Authentic Movement supports your ability to express & integrate the information your body has for you.
Authentic Movement is a practice of dance therapy, where both mover and witness attend to the movements arising within. It is a practice that can be used for self-exploration, soul-navigation, choreographic inquiry and improvisational technique.
What is Authentic movement and what does the practice look like?
This form was created by Mary Starks Whitehouse (1911-1979), in the 1950s. Mary Starks Whitehouse was a Modern dancer turned Jungian Psychoanalyst who investigated the body as the vehicle for acting out and bringing to light subconscious material. She is one of the mothers of modern day dance therapy. Mary Starks Whitehouse is quoted to have said “Movement, to be experienced, has to be ‘found’ in the body, not put on like a dress or coat. There is that in us which has moved from the very beginning: it is that which can liberate us.” Her students, Joan Chodorow (1937- ) and Janet Adler (1941-2023) developed Mary’s work and coined this form Authentic Movement.
In this guided practice, you engage in improvised movement that arises from the wisdom of your unique, intelligent body. It is a practice that facilitates a migration into the nexus of body-mind-spirit, aka, the subconscious. The body, with cells who still remember what it was like to be a jellyfish, is a gateway to unconscious material, the stuff that is guiding our life choices (whether we like it or not!) In the practice of Authentic Movement, the body expresses its stories — its impulses, sensations, memories, emotions and images — through movement. You learn to listen to and follow the information your body has for you. This helps you live and make choices from a more WHOLE, Authentic You.
In Authentic movement, a mover moves with eyes closed while being witnessed by another person This relationship between mover and witness is essential because there is a transformative dyanamic in the process of seeing and being seen. Your witness is a loving presence who attends to you as you venture into the unplanned landscape of moving with eyes closed. The witness acts as both tether and container for your journey. And then, that human is there waiting to hear all about your adventures when you come back! When you come back from moving, you and your witness engage in dialogue. First, the mover speaks their experience, what they can remember, what they felt, thought, imagined. Then, the witness has the opportunity to speak about their experience of witnessing - what they saw, felt and imagined. This dialogue process integrates the felt experience (more limbic and lizard brain) with analytic thought (more pre-frontal cortex), again, in the service of living more consciously from the information our body-minds have for us. Dialoguing also builds our capacities for safe connection with another human.

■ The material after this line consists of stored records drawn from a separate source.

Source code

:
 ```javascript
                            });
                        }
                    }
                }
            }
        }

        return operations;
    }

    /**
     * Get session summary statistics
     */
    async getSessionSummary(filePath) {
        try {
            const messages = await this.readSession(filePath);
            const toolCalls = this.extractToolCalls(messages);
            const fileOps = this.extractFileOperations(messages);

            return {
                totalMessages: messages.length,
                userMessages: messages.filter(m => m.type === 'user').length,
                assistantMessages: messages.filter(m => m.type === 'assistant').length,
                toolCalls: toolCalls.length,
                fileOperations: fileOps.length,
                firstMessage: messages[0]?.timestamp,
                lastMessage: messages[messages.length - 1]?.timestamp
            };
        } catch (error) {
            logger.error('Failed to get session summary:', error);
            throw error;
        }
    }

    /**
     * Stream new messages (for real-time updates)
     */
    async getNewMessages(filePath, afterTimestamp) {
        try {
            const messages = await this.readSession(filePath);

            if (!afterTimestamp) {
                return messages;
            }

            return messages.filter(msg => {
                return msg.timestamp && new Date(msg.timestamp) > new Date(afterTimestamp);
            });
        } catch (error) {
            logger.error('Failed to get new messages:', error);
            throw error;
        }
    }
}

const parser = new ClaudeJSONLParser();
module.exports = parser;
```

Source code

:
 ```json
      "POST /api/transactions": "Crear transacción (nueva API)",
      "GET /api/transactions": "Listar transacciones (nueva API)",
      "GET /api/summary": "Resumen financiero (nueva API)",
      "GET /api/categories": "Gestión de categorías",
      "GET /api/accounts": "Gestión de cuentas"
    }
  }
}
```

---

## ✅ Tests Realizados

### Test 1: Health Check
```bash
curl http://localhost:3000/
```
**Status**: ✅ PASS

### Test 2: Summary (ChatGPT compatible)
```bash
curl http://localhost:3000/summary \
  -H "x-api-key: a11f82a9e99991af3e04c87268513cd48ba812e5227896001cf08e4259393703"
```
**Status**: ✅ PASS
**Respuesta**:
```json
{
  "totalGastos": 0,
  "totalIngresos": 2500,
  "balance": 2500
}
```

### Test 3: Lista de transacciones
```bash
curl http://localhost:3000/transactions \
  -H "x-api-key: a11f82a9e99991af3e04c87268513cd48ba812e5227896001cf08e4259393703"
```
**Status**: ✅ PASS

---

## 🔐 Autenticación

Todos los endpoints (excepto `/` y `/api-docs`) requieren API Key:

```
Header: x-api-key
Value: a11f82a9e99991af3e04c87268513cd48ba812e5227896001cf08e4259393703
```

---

What happens in each 2-hour Session?
In each session you will engage with a sequence of activity. First, for arrival, you will be gently guided into your body and the felt sense. This is normally done lying down on the floor with some restful, subtle movement. Then, you will gather in a circle with your co-participants to check in. Here, each person shares what they are bringing, emotionally, physically, psychologically, into this evening’s space. After we have attended to our present states of being, we will explore a variation of ‘movement problem’ to heighten your connection to your felt sense and how it moves you. A ‘movement problem’ is a structured task that you investigate for a set amount of time. One example of a ‘movement problem’ is — to explore Sinking and Rising where, for 3 minutes you explore the felt sense and movements of, sinking then, for 3 minutes you play with the physicality around the state or image of Rising. Another example may be — to explore moving from and with different parts of your body (like elbows, fingers, tail bone, feet) as directed by me, your facilitator and witness. Your experience of your movement exploration will then be digested in a circle share. Then, for the final half of class, we engage in dyads with the practice of Authentic Movement as described above.

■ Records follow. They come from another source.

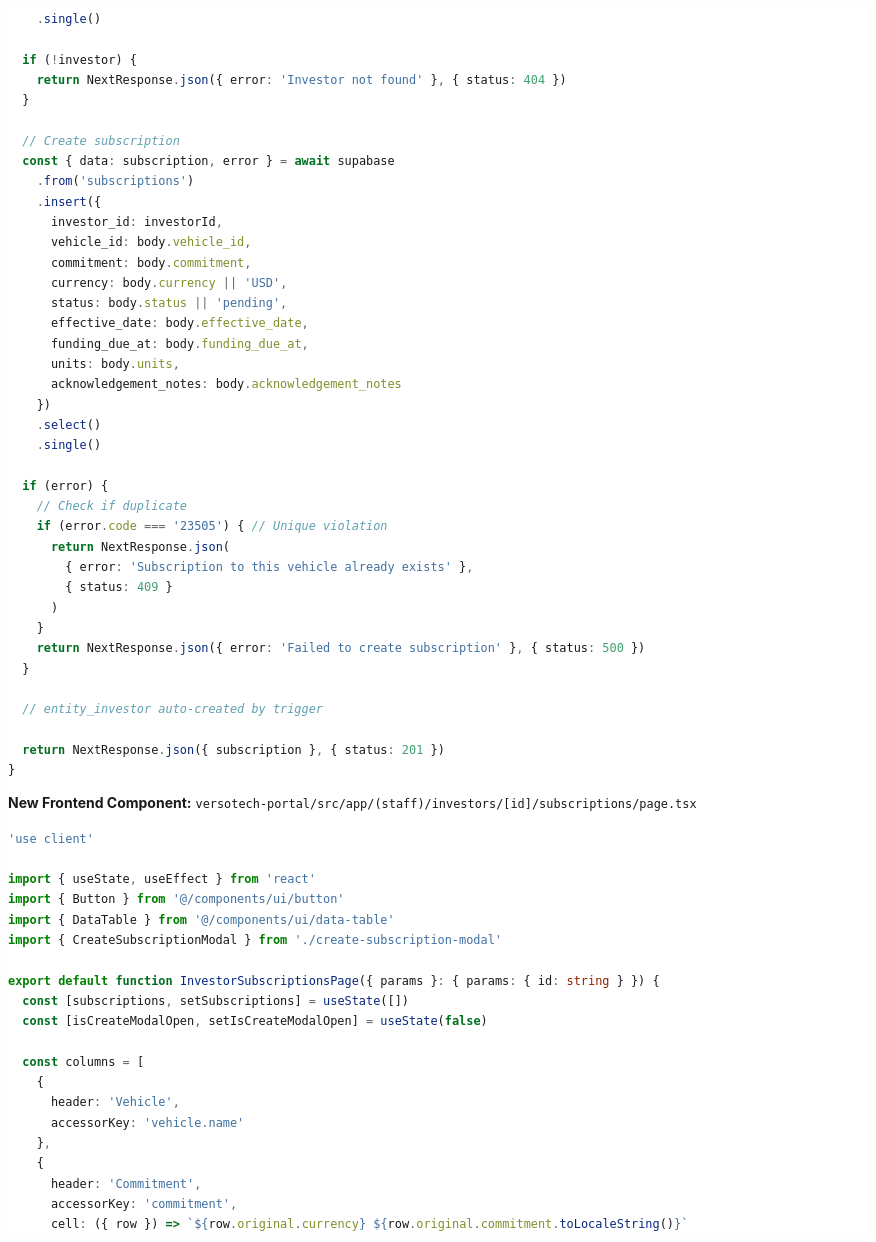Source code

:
 ```typescript
    .single()

  if (!investor) {
    return NextResponse.json({ error: 'Investor not found' }, { status: 404 })
  }

  // Create subscription
  const { data: subscription, error } = await supabase
    .from('subscriptions')
    .insert({
      investor_id: investorId,
      vehicle_id: body.vehicle_id,
      commitment: body.commitment,
      currency: body.currency || 'USD',
      status: body.status || 'pending',
      effective_date: body.effective_date,
      funding_due_at: body.funding_due_at,
      units: body.units,
      acknowledgement_notes: body.acknowledgement_notes
    })
    .select()
    .single()

  if (error) {
    // Check if duplicate
    if (error.code === '23505') { // Unique violation
      return NextResponse.json(
        { error: 'Subscription to this vehicle already exists' },
        { status: 409 }
      )
    }
    return NextResponse.json({ error: 'Failed to create subscription' }, { status: 500 })
  }

  // entity_investor auto-created by trigger

  return NextResponse.json({ subscription }, { status: 201 })
}
```

**New Frontend Component:** `versotech-portal/src/app/(staff)/investors/[id]/subscriptions/page.tsx`

```typescript
'use client'

import { useState, useEffect } from 'react'
import { Button } from '@/components/ui/button'
import { DataTable } from '@/components/ui/data-table'
import { CreateSubscriptionModal } from './create-subscription-modal'

export default function InvestorSubscriptionsPage({ params }: { params: { id: string } }) {
  const [subscriptions, setSubscriptions] = useState([])
  const [isCreateModalOpen, setIsCreateModalOpen] = useState(false)

  const columns = [
    {
      header: 'Vehicle',
      accessorKey: 'vehicle.name'
    },
    {
      header: 'Commitment',
      accessorKey: 'commitment',
      cell: ({ row }) => `${row.original.currency} ${row.original.commitment.toLocaleString()}`
```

I like to work in containers because they provide the Yang (Structure) for the Yin (Soft and Squishy) to emerge. Containers are like a greenhouse for the young sprouts to emerge and flourish. They offer stability and protection to the vulnerable process of digging down and growing up. The group has its own particular healing power ;;; we evolved to flourish in community.
Though the details never really change, because of an evolving practice towards growing consciousness, our relationship to them can change. This changing relationship occurs because of the experience of being seen, seeing, belonging, of touching and being touched by others.